EXERCISE DESCRIPTION >>
Scan the entries for the word "parameter" and return every line that has it.

────────────────

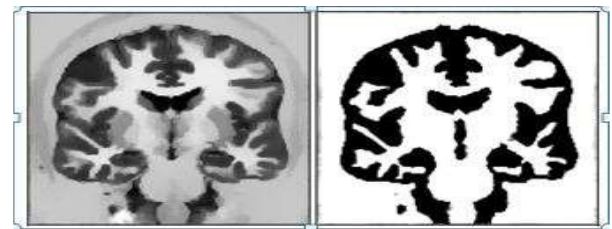
Figure 2. Segmentation of MR image by LBM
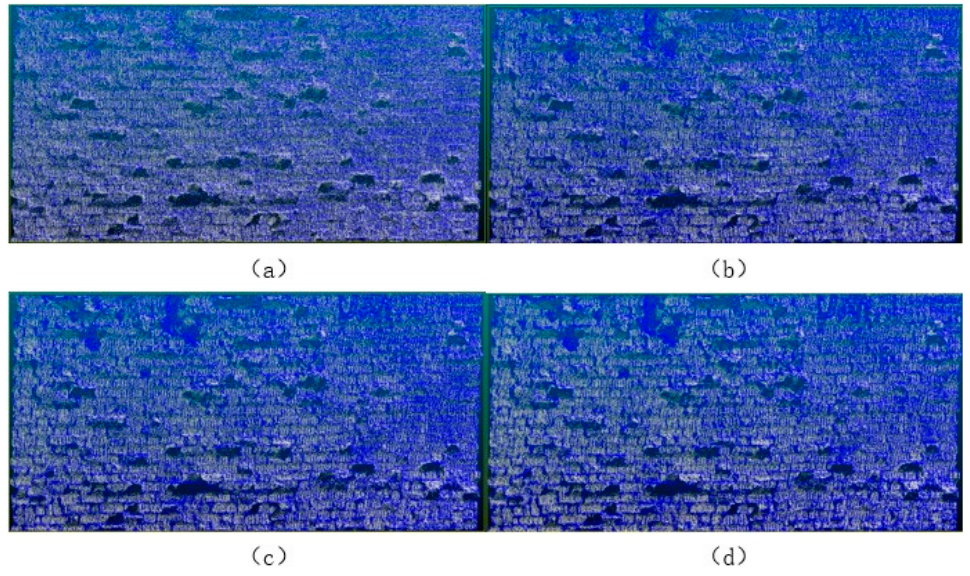
Figure 23. Point cloud marked by Structure Tensor Linearity. ( a ) K = 4. ( b ) K = 6. ( c ) K = 8. ( d ) K = 10. Table 3. Feature calculation speed, differentiation between bricks, and defect identification ability under different values of K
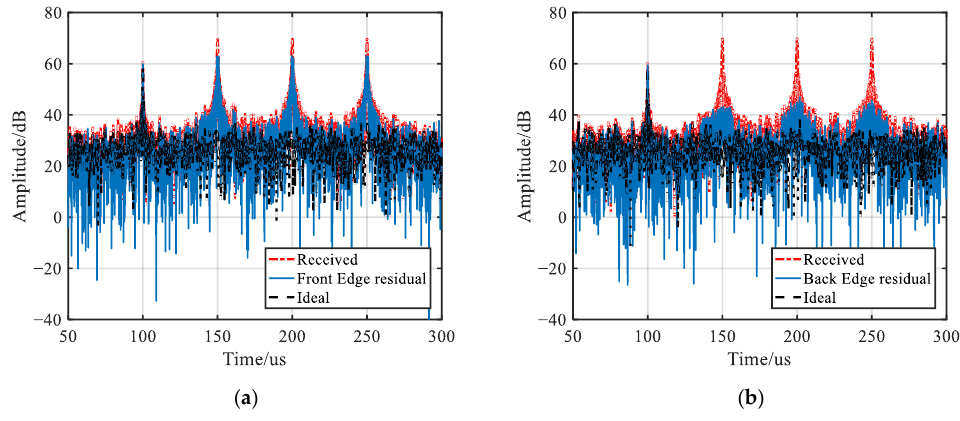
Figure 6. Influence of edge estimation error of: ( a ) Front edge; ( b ) Back edge. Different pulse edge detection methods have been studied regarding various types of radar signal. In this paper, the Difference of Box (DOB) filter [22] with STFRFT for pulse width detection is adopted since DOB is one of the most robust edge detection filters un- der Canny’s criteria and it can take the advantage of the temporal time-frequency analysis capability. Figure 7 shows the edge detection results of DOB with different filter lengths in different jamming cases. The signal to be detected is a four slice jamming. Note, that if the jamming pulses are separated in the time domain (jamming pulses forward discontin- uously), the edge detection filter can clearly identify the edges, as shown in Figure 7a; but once the pulses are close to the edge, as shown in Figure 7b, the filter output can only approximately indicate the existence of the edges.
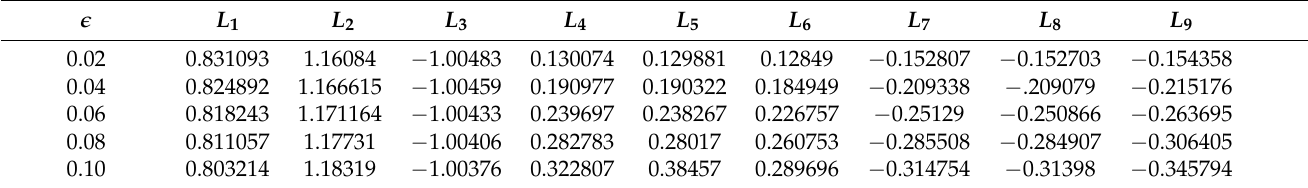
Table 2. Values of perturbed collinear Lagrangian points at different values of the parameter (cid:101) .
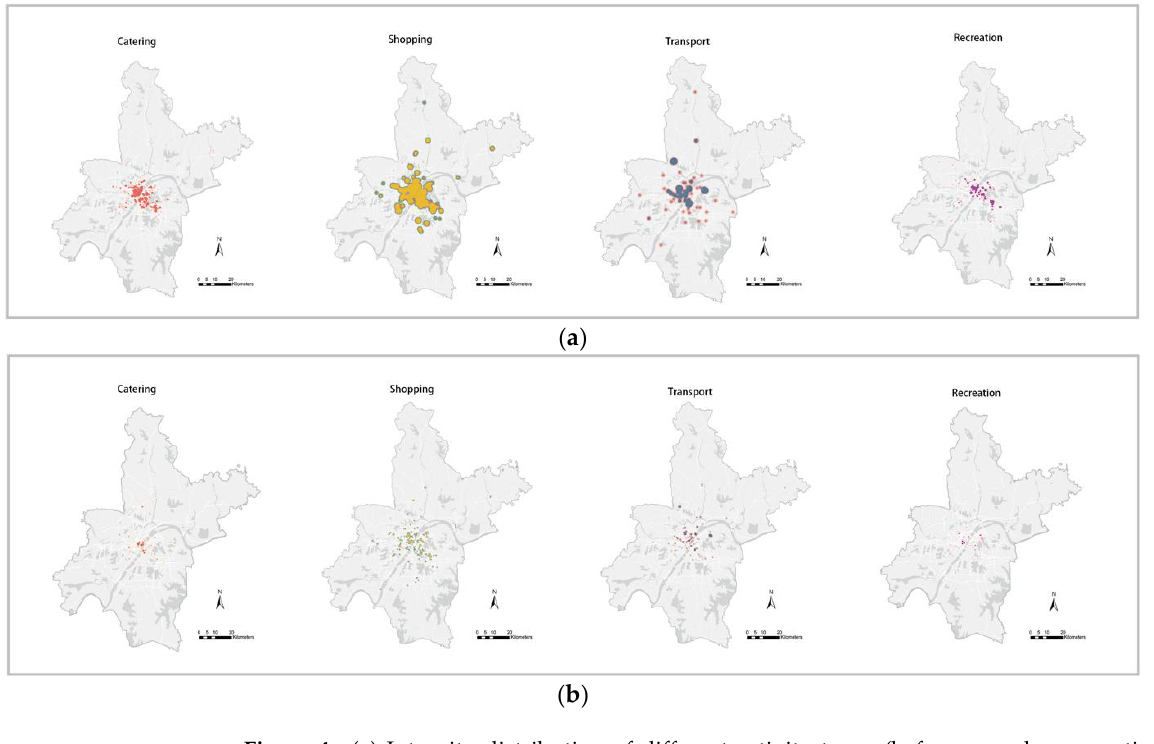
Figure 4. ( a ) Intensity distribution of different activity types (before non-pharmaceutical interventions on COVID-19 in Wuhan). ( b ) Intensity distribution of different activity types (after non-pharmaceutical interventions).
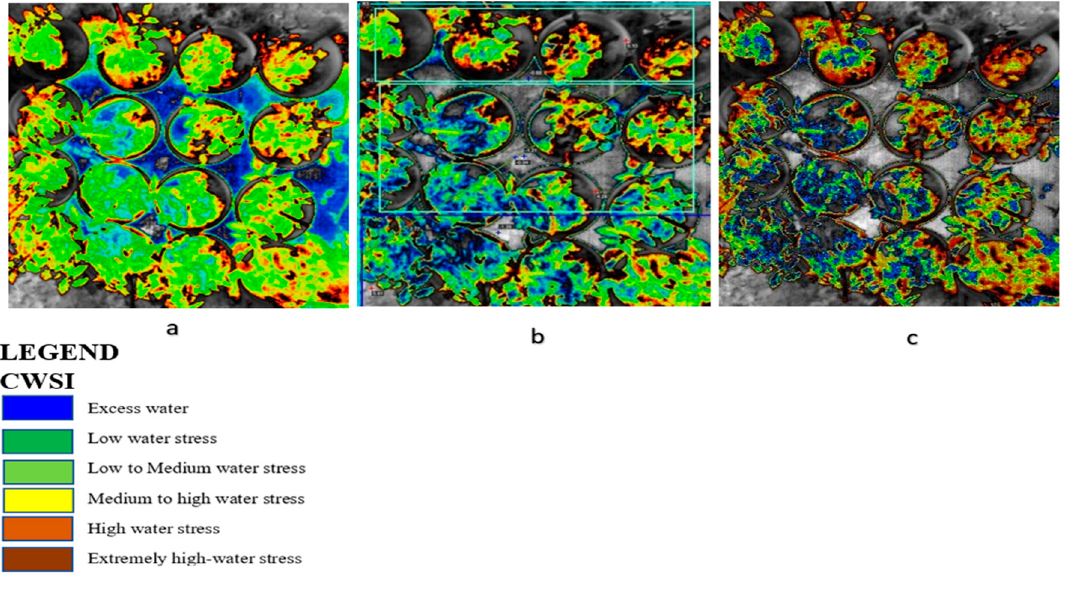
Figure 5. CWSI tiff images from WIRIS CorePlayer at different CWSI modes. ( a ) Empirical mode, ( b ) theoretical mode, and ( c ) differential mode revealing water stress with color mapping in tomato plants.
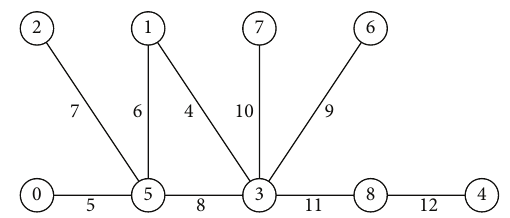
Figure 2: Strongly 4 -harmonious labeling of a unicyclic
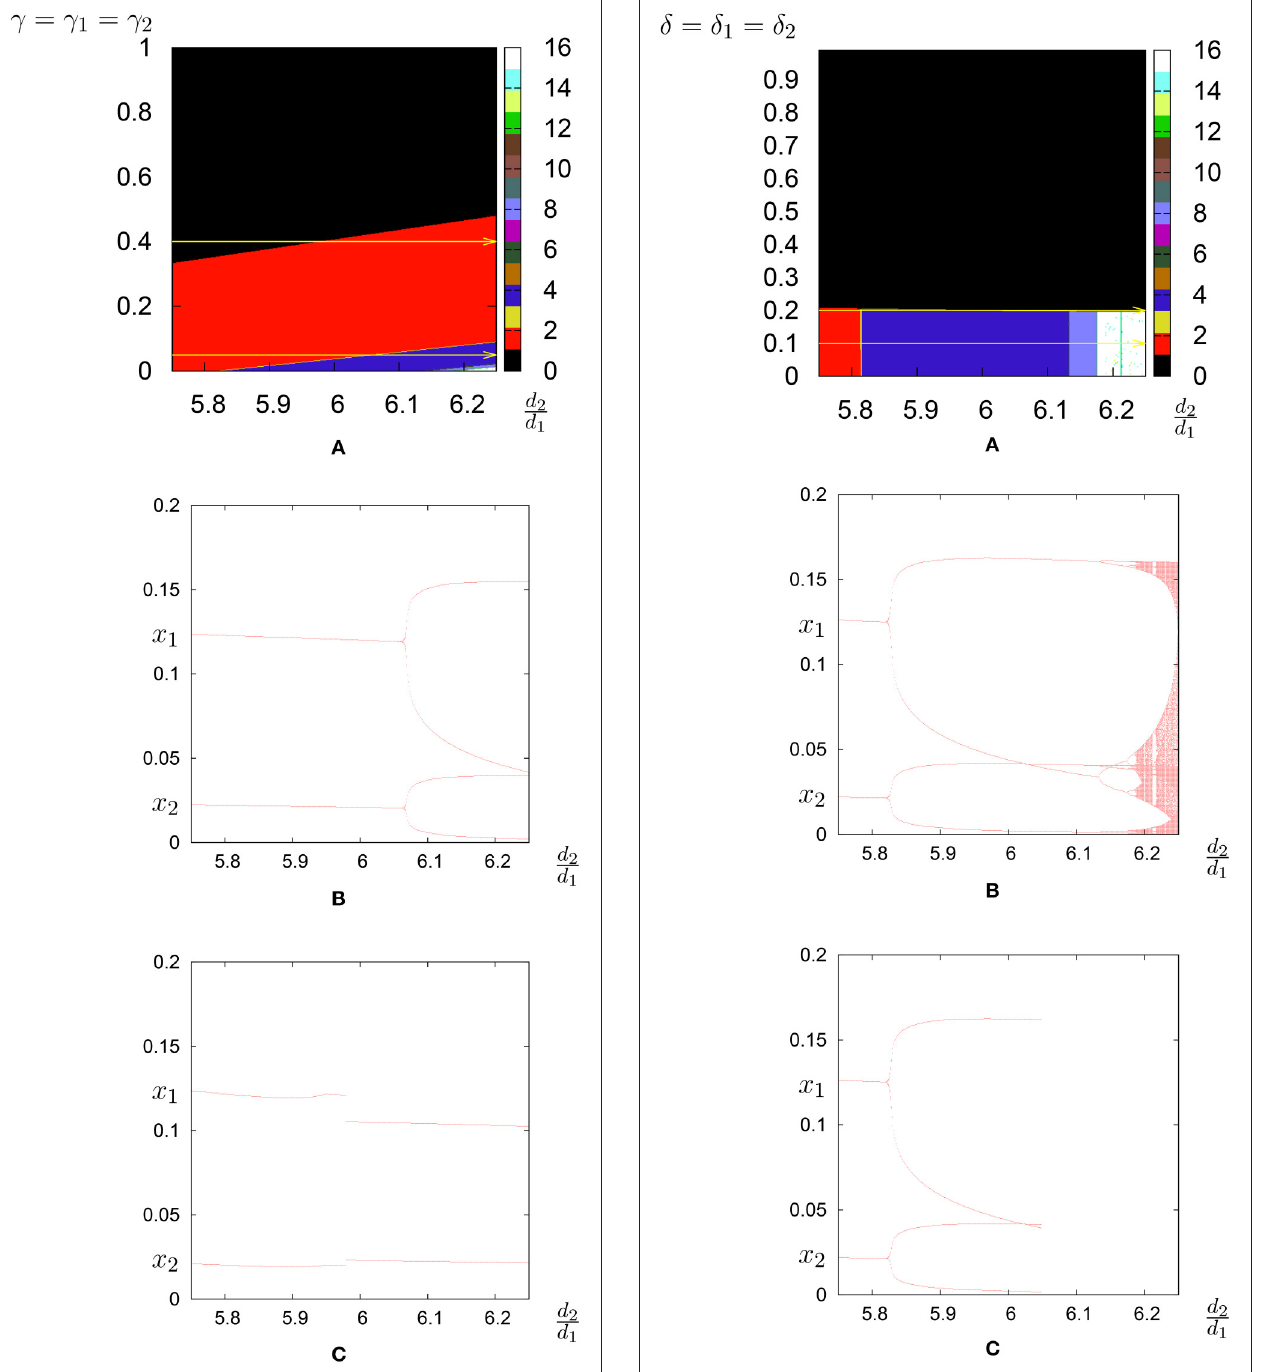
FIGURE 12 | Hiring cost. (A) Bifurcation diagram in the parameter plane d 2 / d 1 , γ γ 1 γ 2 ; the regions of different periodicity are represented by = = different colors. The horizontal yellow line represents the line on which, in (B) , (cid:0) (cid:1) γ 1 γ 2 the bifurcation diagram is shown with γ 0.05, and in (C) , the = = = γ 1 γ 2 bifurcation diagram is shown with γ 0.4. = = =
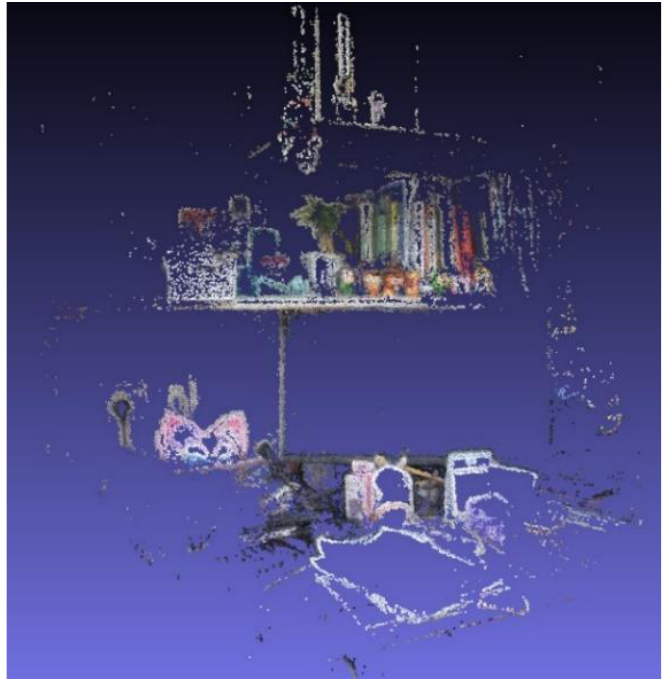
Figure 12. Three-dimensional reconstruction results of images shot by the compound-eye system.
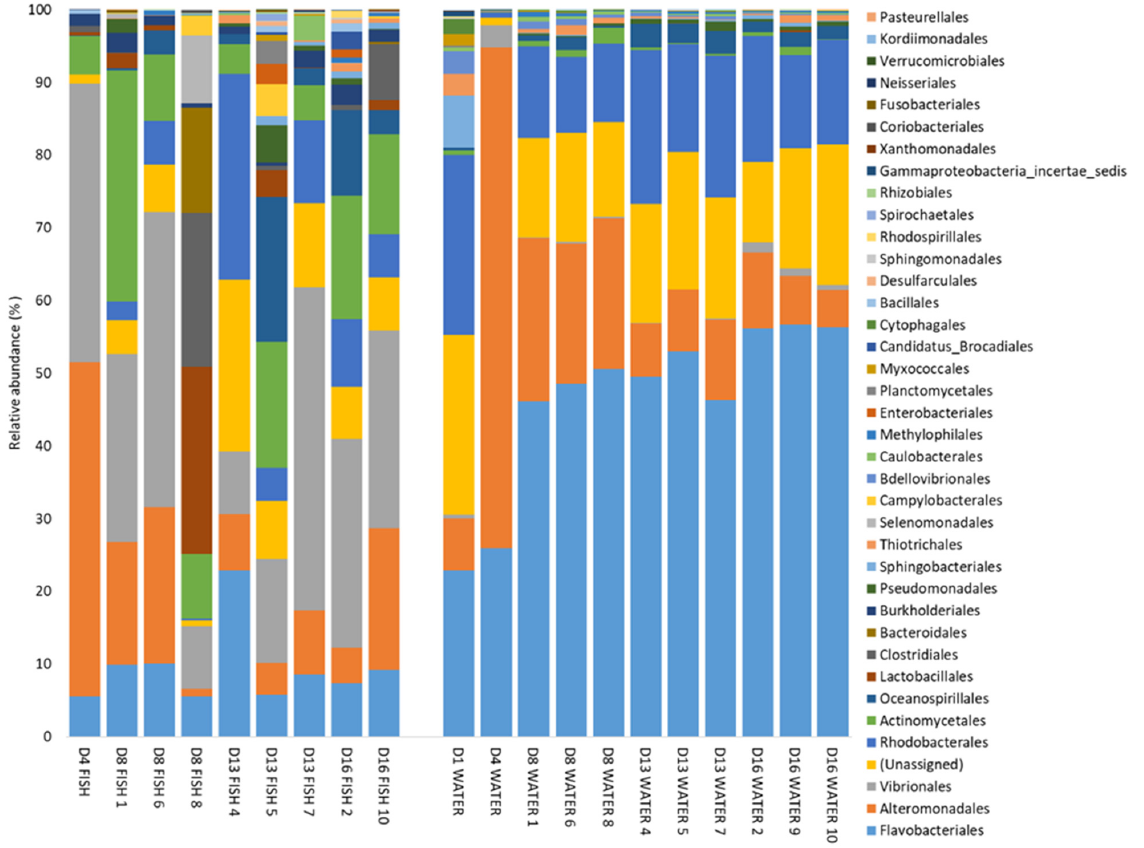
Figure 3. Taxa summary of bacterial orders detected at a relative abundance higher than 0.1% in at least one sample, at 1 to 16 dph (D1–D16). Numbers indicate the rearing bottle sampled. One fish sample consists of five pooled larvae from one rearing bottle.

────────────────

SOLUTION BELOW >>
Table 2. Values of perturbed collinear Lagrangian points at different values of the parameter (cid:101) .
FIGURE 12 | Hiring cost. (A) Bifurcation diagram in the parameter plane d 2 / d 1 , γ γ 1 γ 2 ; the regions of different periodicity are represented by = = different colors. The horizontal yellow line represents the line on which, in (B) , (cid:0) (cid:1) γ 1 γ 2 the bifurcation diagram is shown with γ 0.05, and in (C) , the = = = γ 1 γ 2 bifurcation diagram is shown with γ 0.4. = = =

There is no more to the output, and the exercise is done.